**Goal:** Determine how many lines of the items below contain the string "first", with case counting, and reply with only that number.

****************

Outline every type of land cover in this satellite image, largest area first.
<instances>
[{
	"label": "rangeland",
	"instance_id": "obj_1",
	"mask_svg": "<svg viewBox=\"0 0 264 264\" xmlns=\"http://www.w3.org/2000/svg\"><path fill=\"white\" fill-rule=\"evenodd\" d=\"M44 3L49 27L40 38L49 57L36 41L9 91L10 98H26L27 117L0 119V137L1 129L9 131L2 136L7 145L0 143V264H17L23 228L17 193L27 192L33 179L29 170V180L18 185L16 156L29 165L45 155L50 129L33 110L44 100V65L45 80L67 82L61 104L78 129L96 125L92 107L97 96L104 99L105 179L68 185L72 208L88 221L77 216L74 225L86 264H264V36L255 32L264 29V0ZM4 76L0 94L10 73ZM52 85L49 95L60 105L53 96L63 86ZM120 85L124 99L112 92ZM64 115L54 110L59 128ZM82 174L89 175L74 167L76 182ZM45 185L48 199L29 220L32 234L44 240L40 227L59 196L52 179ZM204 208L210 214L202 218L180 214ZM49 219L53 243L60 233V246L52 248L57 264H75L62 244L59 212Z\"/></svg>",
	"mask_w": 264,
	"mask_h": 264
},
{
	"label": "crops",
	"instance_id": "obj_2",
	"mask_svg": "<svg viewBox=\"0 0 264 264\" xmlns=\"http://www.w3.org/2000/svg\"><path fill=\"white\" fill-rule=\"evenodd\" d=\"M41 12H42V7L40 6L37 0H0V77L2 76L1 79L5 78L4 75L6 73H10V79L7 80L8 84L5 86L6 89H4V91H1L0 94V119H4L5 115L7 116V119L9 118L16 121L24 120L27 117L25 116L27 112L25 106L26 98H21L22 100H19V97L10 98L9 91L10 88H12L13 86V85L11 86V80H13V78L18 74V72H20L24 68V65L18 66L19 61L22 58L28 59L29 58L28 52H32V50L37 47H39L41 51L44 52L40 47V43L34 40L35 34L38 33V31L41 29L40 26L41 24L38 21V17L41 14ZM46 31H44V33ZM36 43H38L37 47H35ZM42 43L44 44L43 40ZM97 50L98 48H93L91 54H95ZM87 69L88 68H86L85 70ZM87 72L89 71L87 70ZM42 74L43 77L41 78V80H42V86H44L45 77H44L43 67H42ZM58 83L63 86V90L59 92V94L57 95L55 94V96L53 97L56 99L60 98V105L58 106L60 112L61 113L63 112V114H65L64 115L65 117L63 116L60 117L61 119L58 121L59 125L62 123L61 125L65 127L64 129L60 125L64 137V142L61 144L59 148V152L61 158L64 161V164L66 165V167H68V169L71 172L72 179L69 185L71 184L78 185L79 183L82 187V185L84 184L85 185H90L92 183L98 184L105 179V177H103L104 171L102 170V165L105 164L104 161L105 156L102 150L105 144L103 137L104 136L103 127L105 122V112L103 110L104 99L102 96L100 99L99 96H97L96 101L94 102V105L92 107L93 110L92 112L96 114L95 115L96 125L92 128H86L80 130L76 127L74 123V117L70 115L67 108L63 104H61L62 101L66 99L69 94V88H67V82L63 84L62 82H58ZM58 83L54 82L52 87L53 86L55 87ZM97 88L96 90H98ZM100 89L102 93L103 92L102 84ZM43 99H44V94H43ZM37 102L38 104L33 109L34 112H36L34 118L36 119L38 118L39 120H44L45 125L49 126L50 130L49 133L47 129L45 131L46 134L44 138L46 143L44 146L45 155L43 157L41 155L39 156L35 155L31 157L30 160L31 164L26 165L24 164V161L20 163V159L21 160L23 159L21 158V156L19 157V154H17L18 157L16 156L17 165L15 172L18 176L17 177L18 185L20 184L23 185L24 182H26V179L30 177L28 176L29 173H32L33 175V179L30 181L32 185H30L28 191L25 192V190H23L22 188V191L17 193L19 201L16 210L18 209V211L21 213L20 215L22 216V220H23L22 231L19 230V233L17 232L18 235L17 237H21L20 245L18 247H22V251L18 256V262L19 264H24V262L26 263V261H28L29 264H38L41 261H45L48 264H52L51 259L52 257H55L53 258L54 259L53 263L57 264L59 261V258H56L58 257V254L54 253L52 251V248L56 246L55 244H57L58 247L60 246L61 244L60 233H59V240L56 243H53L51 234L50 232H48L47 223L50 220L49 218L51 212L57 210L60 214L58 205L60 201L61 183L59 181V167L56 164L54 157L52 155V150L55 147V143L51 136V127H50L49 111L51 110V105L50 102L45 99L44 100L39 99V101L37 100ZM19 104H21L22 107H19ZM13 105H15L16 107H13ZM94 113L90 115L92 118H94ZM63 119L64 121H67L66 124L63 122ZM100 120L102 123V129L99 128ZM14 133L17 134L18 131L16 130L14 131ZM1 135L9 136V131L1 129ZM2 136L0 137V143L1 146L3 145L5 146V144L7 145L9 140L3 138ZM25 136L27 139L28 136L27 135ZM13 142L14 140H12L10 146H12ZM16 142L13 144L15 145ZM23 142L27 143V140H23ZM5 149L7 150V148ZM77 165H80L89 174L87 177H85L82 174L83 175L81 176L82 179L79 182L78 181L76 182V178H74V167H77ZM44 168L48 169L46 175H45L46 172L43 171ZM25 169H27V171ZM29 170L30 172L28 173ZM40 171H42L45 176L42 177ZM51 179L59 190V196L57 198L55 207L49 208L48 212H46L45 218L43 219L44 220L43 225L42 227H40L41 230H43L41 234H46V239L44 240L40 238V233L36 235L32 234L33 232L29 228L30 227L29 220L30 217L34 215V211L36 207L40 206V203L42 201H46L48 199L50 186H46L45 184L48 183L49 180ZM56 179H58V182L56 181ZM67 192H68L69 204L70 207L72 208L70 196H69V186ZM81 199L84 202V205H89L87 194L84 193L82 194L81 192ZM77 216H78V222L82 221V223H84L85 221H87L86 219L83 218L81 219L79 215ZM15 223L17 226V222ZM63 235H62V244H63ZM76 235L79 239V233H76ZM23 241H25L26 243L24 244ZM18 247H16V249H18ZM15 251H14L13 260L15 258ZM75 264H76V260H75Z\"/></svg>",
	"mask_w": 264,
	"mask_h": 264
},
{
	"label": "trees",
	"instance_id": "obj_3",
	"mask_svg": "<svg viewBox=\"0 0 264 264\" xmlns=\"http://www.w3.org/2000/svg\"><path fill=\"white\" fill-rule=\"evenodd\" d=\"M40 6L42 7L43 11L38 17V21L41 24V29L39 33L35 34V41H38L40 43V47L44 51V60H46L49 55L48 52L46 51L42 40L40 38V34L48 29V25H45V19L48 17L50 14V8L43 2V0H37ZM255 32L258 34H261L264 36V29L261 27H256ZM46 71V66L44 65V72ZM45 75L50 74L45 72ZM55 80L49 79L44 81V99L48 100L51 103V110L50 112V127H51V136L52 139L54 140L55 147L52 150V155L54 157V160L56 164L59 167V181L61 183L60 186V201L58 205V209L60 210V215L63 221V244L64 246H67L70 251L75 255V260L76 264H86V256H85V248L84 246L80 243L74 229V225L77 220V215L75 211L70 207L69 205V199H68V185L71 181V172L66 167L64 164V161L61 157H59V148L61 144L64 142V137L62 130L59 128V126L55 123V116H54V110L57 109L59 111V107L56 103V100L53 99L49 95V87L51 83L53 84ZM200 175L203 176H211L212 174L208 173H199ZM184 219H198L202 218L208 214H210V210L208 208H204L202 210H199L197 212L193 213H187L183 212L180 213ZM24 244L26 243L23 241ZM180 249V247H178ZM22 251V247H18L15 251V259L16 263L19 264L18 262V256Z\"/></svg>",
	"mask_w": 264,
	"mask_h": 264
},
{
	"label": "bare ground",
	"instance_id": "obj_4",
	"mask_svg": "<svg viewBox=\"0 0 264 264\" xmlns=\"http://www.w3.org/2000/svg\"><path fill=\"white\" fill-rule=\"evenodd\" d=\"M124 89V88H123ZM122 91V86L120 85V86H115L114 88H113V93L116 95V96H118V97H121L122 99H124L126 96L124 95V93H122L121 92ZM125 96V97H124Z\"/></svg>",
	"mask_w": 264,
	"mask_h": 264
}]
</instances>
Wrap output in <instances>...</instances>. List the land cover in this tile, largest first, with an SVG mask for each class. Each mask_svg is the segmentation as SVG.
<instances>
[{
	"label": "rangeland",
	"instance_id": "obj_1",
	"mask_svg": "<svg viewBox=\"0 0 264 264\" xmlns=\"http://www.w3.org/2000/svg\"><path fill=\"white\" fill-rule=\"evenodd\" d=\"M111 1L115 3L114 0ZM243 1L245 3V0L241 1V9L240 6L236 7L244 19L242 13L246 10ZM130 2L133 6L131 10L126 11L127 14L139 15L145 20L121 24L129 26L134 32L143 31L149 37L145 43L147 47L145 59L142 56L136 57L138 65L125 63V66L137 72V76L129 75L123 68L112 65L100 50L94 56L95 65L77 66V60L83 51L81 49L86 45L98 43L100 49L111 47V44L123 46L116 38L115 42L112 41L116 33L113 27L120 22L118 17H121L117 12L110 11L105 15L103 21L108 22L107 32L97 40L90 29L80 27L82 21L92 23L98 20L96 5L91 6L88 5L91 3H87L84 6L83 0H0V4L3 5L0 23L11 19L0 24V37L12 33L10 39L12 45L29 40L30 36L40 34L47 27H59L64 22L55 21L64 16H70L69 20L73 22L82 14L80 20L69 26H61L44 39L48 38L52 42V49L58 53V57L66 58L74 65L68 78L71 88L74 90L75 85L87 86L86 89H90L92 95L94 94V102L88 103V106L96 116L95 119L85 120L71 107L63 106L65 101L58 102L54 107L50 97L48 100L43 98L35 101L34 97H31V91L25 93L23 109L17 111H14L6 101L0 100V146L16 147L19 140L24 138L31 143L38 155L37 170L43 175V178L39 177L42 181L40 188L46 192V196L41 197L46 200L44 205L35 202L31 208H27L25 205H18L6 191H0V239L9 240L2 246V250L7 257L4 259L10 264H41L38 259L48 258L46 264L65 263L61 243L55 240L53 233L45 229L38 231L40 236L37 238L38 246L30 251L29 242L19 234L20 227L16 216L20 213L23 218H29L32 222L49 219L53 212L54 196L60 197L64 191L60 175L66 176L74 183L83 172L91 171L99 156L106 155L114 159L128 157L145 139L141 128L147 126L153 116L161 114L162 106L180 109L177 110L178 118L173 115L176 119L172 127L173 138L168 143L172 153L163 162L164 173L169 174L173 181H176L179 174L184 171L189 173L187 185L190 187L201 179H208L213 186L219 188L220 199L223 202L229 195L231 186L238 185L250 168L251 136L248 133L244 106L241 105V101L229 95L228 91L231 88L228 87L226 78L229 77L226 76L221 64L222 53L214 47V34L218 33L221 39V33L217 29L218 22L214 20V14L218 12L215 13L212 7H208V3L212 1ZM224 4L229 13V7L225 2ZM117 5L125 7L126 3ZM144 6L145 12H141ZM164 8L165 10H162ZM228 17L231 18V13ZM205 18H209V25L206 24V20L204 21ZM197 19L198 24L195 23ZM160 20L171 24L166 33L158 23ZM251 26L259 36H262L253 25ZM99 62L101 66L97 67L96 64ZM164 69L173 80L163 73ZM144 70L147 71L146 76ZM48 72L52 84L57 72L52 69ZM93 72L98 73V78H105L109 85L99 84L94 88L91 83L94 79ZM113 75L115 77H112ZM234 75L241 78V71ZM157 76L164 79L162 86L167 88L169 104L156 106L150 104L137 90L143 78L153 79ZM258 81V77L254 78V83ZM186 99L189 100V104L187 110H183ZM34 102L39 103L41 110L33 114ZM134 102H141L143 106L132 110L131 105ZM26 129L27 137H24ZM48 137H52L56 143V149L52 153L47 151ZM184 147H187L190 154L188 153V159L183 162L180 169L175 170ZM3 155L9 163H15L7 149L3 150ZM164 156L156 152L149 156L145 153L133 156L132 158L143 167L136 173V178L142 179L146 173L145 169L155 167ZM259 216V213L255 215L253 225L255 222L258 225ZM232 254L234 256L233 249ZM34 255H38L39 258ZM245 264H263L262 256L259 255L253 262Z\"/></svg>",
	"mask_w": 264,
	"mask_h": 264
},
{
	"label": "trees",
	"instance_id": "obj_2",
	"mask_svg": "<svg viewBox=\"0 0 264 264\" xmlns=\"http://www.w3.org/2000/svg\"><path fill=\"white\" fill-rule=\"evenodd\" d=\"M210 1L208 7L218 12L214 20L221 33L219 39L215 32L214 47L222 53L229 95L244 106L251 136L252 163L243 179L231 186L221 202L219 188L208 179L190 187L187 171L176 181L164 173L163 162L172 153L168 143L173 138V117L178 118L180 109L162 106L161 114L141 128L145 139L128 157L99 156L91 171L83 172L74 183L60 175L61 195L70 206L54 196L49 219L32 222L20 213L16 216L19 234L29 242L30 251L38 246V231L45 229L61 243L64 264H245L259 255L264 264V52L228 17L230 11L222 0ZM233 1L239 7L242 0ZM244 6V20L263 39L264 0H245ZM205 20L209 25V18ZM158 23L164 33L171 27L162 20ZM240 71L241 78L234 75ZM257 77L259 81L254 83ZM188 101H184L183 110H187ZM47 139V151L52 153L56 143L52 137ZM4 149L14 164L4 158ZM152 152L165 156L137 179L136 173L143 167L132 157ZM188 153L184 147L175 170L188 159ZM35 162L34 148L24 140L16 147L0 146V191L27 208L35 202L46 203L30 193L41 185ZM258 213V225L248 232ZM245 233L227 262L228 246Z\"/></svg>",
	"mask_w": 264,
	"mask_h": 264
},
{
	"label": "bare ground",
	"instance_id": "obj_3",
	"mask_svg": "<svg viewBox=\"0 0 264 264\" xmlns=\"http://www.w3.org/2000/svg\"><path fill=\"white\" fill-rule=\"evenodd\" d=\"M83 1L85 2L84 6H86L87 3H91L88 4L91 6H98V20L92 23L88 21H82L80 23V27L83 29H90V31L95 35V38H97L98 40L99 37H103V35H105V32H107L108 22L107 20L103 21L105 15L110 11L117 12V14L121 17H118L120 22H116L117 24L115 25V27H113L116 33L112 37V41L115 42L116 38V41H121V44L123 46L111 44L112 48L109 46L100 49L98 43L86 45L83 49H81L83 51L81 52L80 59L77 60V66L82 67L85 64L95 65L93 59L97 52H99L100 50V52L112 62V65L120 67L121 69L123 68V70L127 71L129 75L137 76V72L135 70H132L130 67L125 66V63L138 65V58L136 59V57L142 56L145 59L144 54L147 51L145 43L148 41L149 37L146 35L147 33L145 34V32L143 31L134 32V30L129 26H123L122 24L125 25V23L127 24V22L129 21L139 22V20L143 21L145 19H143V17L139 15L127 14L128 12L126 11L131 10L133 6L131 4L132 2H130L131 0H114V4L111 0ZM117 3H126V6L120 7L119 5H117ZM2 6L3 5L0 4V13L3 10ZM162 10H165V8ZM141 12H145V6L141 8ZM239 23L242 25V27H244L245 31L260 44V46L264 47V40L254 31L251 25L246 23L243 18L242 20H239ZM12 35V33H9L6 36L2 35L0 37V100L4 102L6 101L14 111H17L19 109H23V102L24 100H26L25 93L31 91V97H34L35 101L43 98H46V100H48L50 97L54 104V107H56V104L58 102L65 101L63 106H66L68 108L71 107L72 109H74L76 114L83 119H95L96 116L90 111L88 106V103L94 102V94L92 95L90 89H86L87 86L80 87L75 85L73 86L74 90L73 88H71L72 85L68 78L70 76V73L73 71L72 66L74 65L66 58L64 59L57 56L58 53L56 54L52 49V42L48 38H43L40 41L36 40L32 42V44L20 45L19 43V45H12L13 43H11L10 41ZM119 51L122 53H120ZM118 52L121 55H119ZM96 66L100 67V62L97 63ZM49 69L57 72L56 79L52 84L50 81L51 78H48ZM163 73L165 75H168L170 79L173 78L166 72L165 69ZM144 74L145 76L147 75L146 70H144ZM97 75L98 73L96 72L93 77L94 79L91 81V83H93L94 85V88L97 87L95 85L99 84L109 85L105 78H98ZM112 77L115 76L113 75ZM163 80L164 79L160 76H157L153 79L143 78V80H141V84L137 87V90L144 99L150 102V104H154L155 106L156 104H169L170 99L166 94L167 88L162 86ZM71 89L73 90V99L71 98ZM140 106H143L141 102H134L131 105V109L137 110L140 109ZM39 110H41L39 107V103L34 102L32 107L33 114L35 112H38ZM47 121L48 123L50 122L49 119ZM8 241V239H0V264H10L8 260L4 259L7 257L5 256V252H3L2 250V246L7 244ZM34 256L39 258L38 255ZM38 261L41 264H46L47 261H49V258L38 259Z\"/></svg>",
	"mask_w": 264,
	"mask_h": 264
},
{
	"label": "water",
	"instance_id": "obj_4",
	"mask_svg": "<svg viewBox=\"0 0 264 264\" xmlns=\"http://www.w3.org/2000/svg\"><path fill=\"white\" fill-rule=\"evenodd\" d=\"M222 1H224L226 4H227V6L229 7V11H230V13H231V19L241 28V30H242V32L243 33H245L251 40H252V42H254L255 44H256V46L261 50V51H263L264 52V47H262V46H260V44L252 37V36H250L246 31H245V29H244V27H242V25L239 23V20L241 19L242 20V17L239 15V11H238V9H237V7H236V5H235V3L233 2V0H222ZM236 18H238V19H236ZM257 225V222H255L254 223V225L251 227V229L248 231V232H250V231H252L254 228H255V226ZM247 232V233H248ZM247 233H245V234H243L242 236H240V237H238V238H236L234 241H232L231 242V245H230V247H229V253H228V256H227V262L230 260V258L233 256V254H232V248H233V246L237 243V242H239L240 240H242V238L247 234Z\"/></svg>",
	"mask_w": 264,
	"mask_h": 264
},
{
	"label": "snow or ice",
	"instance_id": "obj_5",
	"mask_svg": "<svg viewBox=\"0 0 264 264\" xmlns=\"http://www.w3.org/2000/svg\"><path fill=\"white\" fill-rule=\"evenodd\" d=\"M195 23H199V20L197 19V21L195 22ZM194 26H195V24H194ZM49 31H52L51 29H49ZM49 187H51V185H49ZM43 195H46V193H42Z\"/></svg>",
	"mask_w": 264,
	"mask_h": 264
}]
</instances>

****************

**Completed task:** 2